Does jemalloc support valgrind? If so, that would be one way to get more information here.
I tried to start firefox using
firefox -g -d valgrind
but that doesn't work, it complains about some mode being used that's incompatible with valgridng.
I don't know how to run firefox under valgrind.
Try: valgrind --trace-children=yes /usr/bin/firefox but I'm not sure how useful is that output. And it's extremely slow.
(In reply to Martin Stransky from comment #4)
> Try: valgrind --trace-children=yes /usr/bin/firefox
Doesn't work. Firefox doesn't come up.
==6785== Unsupported clone() flags: 0x800600
==6785== The only supported clone() uses are:
==6785== - via a threads library (LinuxThreads or NPTL)
==6785== - via the implementation of fork or vfork
==6785== Valgrind detected that your program requires
==6785== the following unimplemented functionality:
==6785== Valgrind does not support general clone().
==6785== This may be because the functionality is hard to implement,
==6785== or because no reasonable program would behave this way,
==6785== or because nobody has yet needed it. In any case, let us know at
==6785== www.valgrind.org and/or try to work around the problem, if you can.
==6785== Valgrind has to exit now. Sorry. Bye!
Strange. I'm sure mozilla has a valgrind test config...I saw the bug somewhere.
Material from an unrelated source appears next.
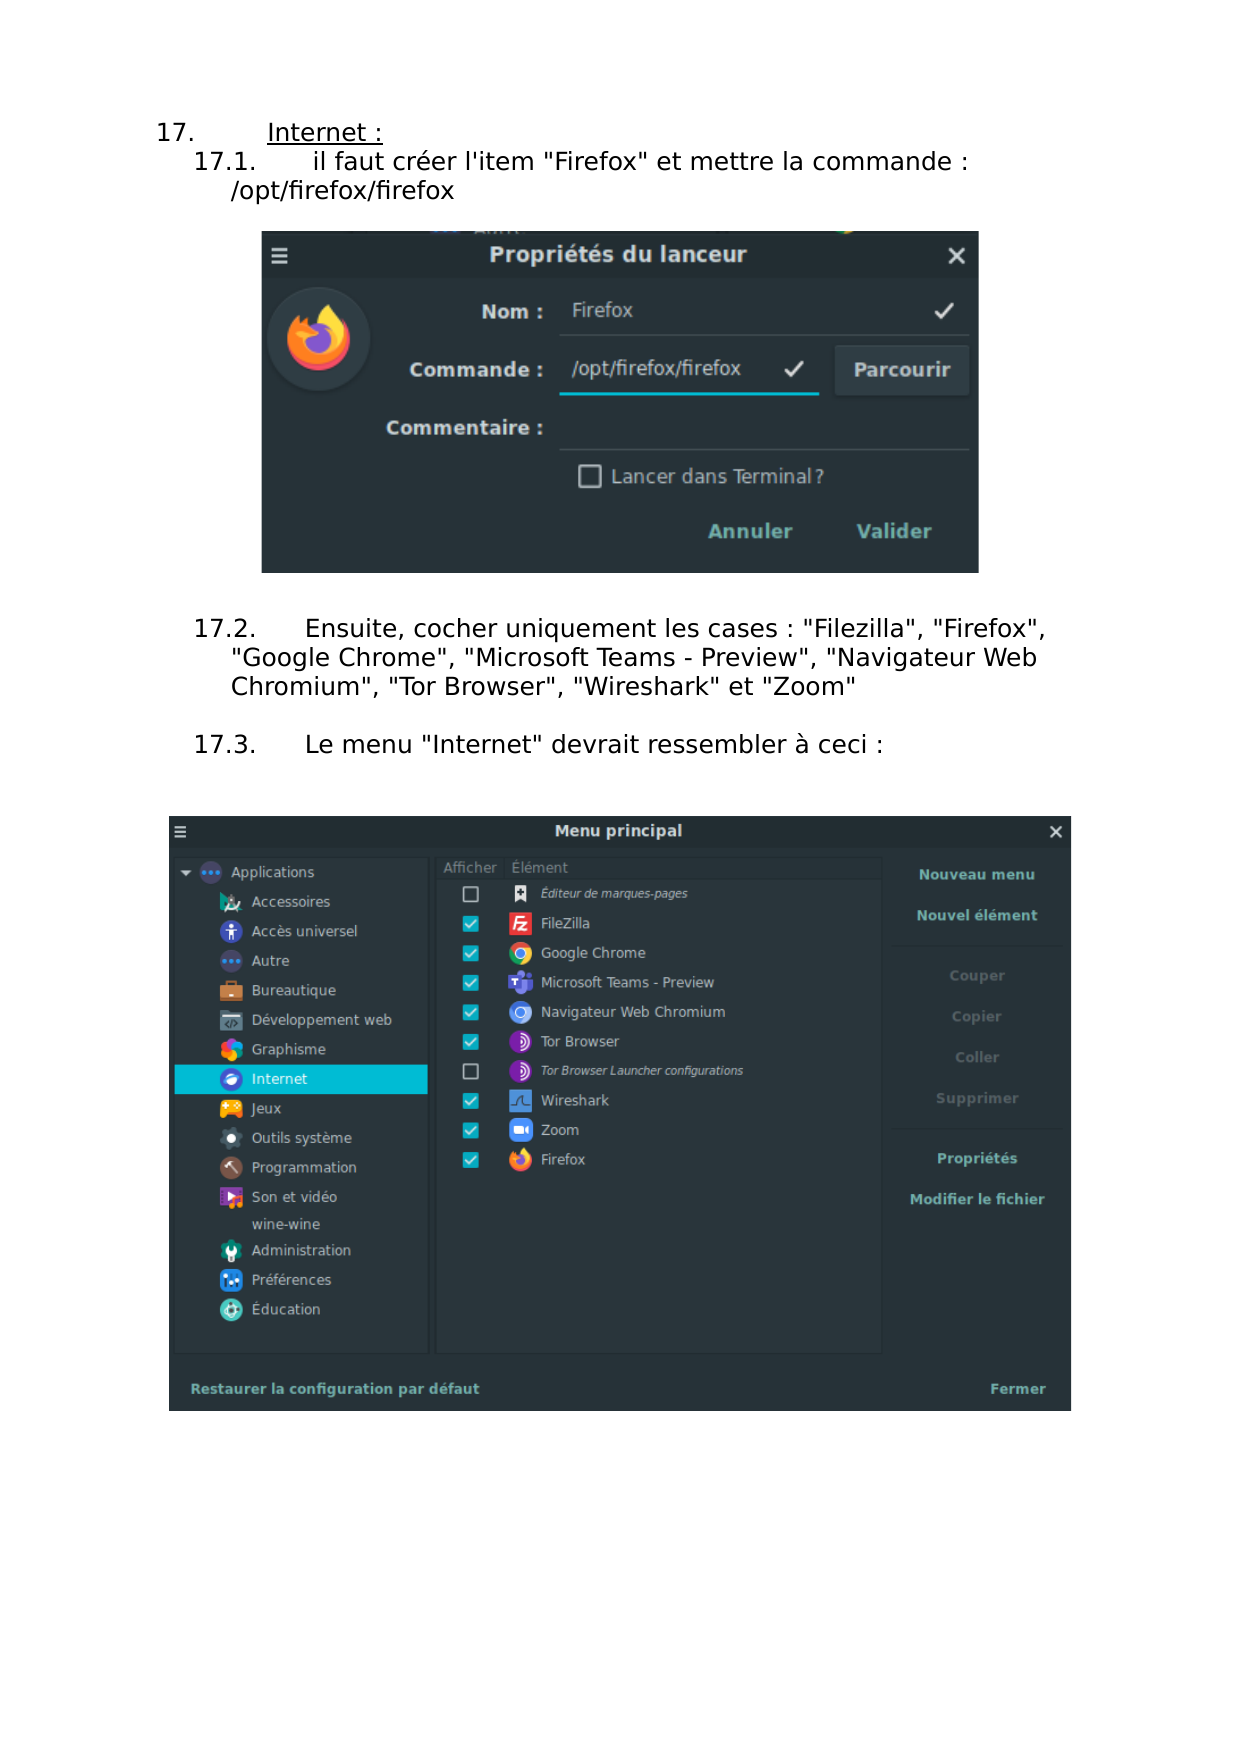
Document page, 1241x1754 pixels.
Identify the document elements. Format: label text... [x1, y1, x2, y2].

Plus I can run Firefox inside valgrind with the command line I provided.
Hm, it's a bit tricky, I see the "Unsupported clone()" too, but Firefox comes up in safe-mode.
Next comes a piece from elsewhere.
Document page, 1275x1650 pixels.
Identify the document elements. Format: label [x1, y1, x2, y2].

With Fedora's Firefox 25, https-everywhere and shared db, cookies don't work at all!
Bug is driving me crazy.
Maybe the problem is jemalloc. I see you disabled it on s390, because it doesn't work at all on s390.
I'll try a scratch build on x86_64 that disables jemalloc.
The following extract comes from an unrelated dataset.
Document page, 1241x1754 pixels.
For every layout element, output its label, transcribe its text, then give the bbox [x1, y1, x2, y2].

I don't crash using a build with jemalloc disabled!
Steps to reproduce:
Use Fedora 19.
I am able to reproduce this bug with both Firefox 23 and 25 (fedora RPM builds).
Open a terminal
Set this environment variable which uses a modern NSS database:
Create a separate Firefox profile
firefox -CreateProfile testdb
Start Firefox using the environment variable set,
and the profile from the terminal:
firefox -P testdb
Click "install in firefox".
Allow to use the observatory.
Start Firefox again
firefox -P testdb
Wait a few seconds.
I wonder if memory is destroyed using jemalloc, which did not get allocated using jemalloc.
I identified the cause of this problem. It's indeed a mix of memory allocation.
The following happens when using the NSS shared database code, which uses sqlite:
- Mozilla inits NSS
- NSS calls a sqlite API (sqlite3_mprintf)
- sqlite detects the need for init, and initializes itself using defaults
- Mozilla proceeds to init a storage service,
which registers a different allocator to be used by sqlite
This results in a crash on shutdown.
I'll file an upstream bug. I've had the change to do some initial discussion today, where one idea was to ensure that Mozilla initializes sqlite prior to initializing NSS. However, I don't like that idea, it seems fragile, and who knows, another Mozilla engineer might change that code in the future, and we'll face the same difficult to diagnose problem again.
I think Fedora should patch Mozilla and enforce the use of the default allocators for sqlite. A patch to the Makefiles is sufficient, it depends on the symbol MOZ_STORAGE_MEMORY being defined or not (storage/src/Makefile.in).
Mozilla already disables that when building on Android, probably because that's a modular environment, too. I'll propose to upstream to disable it by default on Linux, too.
The bug has been fixed upstream for Mozilla 28.
Could we pick it up in Fedora builds of xulrunner/firefox/thunderbird, until we use Mozilla28?
Added to xulrunner-25.0-5 packages.
Martin, adding it to xulrunner isn't sufficient. I ran into the bug again after upgrading to mozilla 26.
After I rebuild the firefox package with the patch included, too, it's fixed.
I see, okay, added to Firefox too. Packages firefox-26.0-4.